== YOUR TASK ==
Taking the line with "PT High Power Laser Sheet" as the first and the line with "Schatten & Simulation" as the last, set down the lines below exactly, pictures excluded.

§

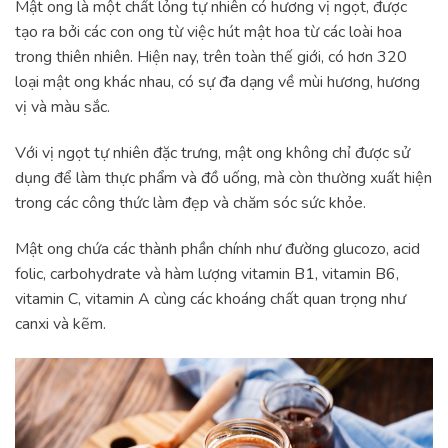
Mật ong là một chất lỏng tự nhiên có hương vị ngọt, được
tạo ra bởi các con ong từ việc hút mật hoa từ các loài hoa
trong thiên nhiên. Hiện nay, trên toàn thế giới, có hơn 320
loại mật ong khác nhau, có sự đa dạng về mùi hương, hương
vị và màu sắc.
Với vị ngọt tự nhiên đặc trưng, mật ong không chỉ được sử
dụng để làm thực phẩm và đồ uống, mà còn thường xuất hiện
trong các công thức làm đẹp và chăm sóc sức khỏe.
Mật ong chứa các thành phần chính như đường glucozo, acid
folic, carbohydrate và hàm lượng vitamin B1, vitamin B6,
vitamin C, vitamin A cùng các khoáng chất quan trọng như
canxi và kẽm.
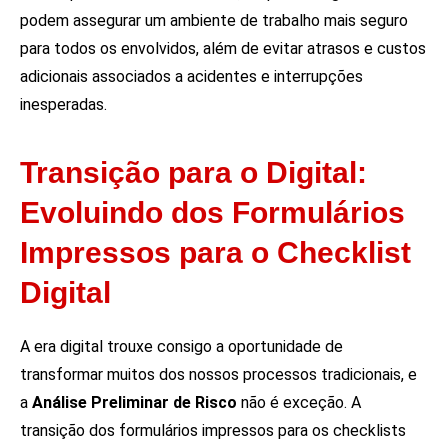
podem assegurar um ambiente de trabalho mais seguro
para todos os envolvidos, além de evitar atrasos e custos
adicionais associados a acidentes e interrupções
inesperadas.
Transição para o Digital:
Evoluindo dos Formulários
Impressos para o Checklist
Digital
A era digital trouxe consigo a oportunidade de
transformar muitos dos nossos processos tradicionais, e
a
Análise Preliminar de Risco
não é exceção. A
transição dos formulários impressos para os checklists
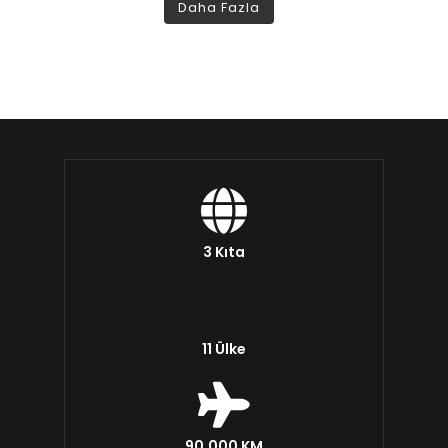
Daha Fazla
3 Kıta
11 Ülke
90.000 KM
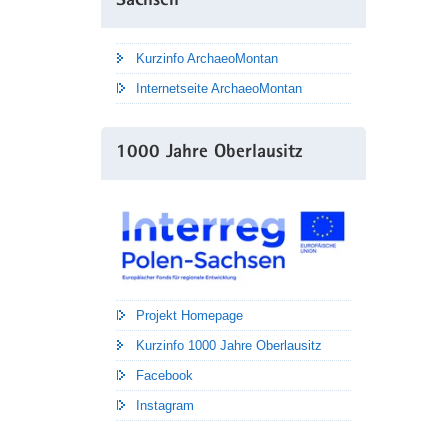
Sachsen
Kurzinfo ArchaeoMontan
Internetseite ArchaeoMontan
1000 Jahre Oberlausitz
Projekt Homepage
Kurzinfo 1000 Jahre Oberlausitz
Facebook
Instagram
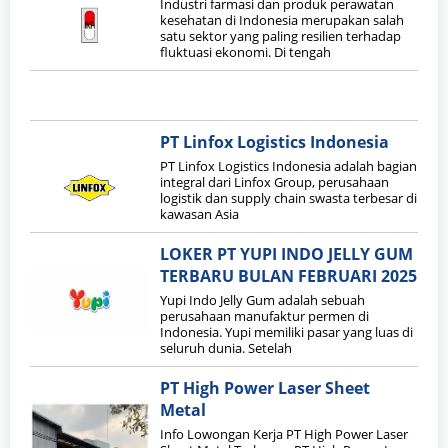
Industri farmasi dan produk perawatan
kesehatan di Indonesia merupakan salah
satu sektor yang paling resilien terhadap
fluktuasi ekonomi. Di tengah
PT Linfox Logistics Indonesia
PT Linfox Logistics Indonesia adalah bagian
integral dari Linfox Group, perusahaan
logistik dan supply chain swasta terbesar di
kawasan Asia
LOKER PT YUPI INDO JELLY GUM
TERBARU BULAN FEBRUARI 2025
Yupi Indo Jelly Gum adalah sebuah
perusahaan manufaktur permen di
Indonesia. Yupi memiliki pasar yang luas di
seluruh dunia. Setelah
PT High Power Laser Sheet
Metal
Info Lowongan Kerja PT High Power Laser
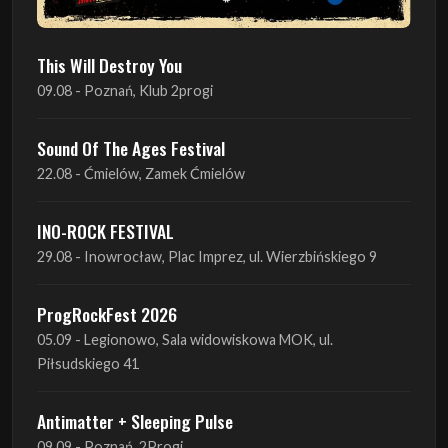
This Will Destroy You
09.08 - Poznań, Klub 2progi
Sound Of The Ages Festival
22.08 - Ćmielów, Zamek Ćmielów
INO-ROCK FESTIVAL
29.08 - Inowrocław, Plac Imprez, ul. Wierzbińskiego 9
ProgRockFest 2026
05.09 - Legionowo, Sala widowiskowa MOK, ul.
Piłsudskiego 41
Antimatter + Sleeping Pulse
09.09 - Poznań, 2Progi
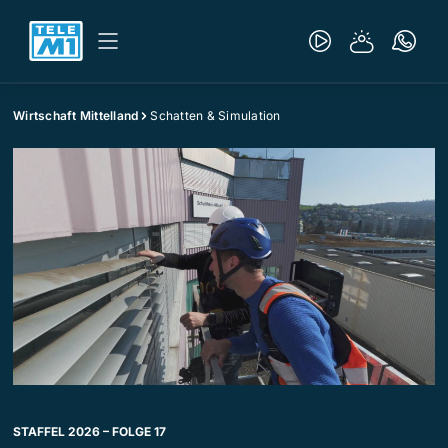
Wirtschaft Mittelland
Schatten & Simulation
STAFFEL 2026 – FOLGE 17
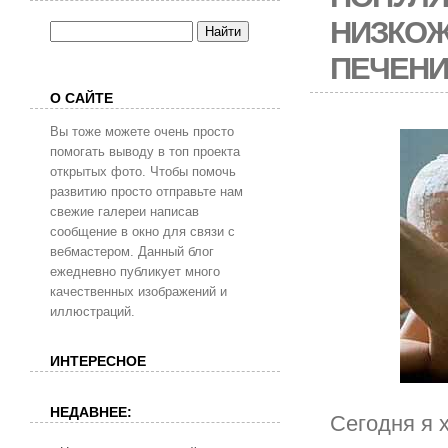
НИЗКОЖ
ПЕЧЕНИ
О САЙТЕ
Вы тоже можете очень просто
помогать выводу в топ проекта
открытых фото. Чтобы помочь
развитию просто отправьте нам
свежие галереи написав
сообщение в окно для связи с
вебмастером. Данный блог
ежедневно публикует много
качественных изображений и
иллюстраций.
ИНТЕРЕСНОЕ
НЕДАВНЕЕ:
Сегодня я 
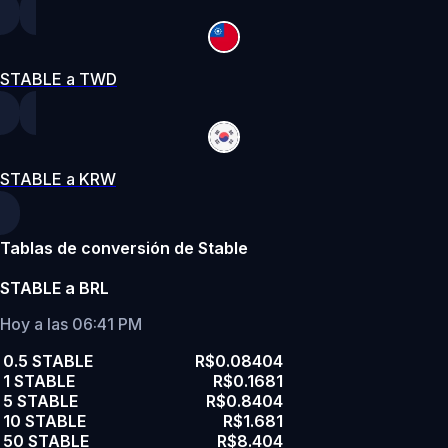
STABLE a TWD
STABLE a KRW
Tablas de conversión de Stable
STABLE a BRL
Hoy a las 06:41 PM
0.5 STABLE
R$0.08404
1 STABLE
R$0.1681
5 STABLE
R$0.8404
10 STABLE
R$1.681
50 STABLE
R$8.404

§

== RESULT FOR THIS TASK ==
PT High Power Laser Sheet
Metal
Info Lowongan Kerja PT High Power Laser
This Will Destroy You
09.08 - Poznań, Klub 2progi
Sound Of The Ages Festival
22.08 - Ćmielów, Zamek Ćmielów
INO-ROCK FESTIVAL
29.08 - Inowrocław, Plac Imprez, ul. Wierzbińskiego 9
ProgRockFest 2026
05.09 - Legionowo, Sala widowiskowa MOK, ul.
Piłsudskiego 41
Antimatter + Sleeping Pulse
09.09 - Poznań, 2Progi
Wirtschaft Mittelland
Schatten & Simulation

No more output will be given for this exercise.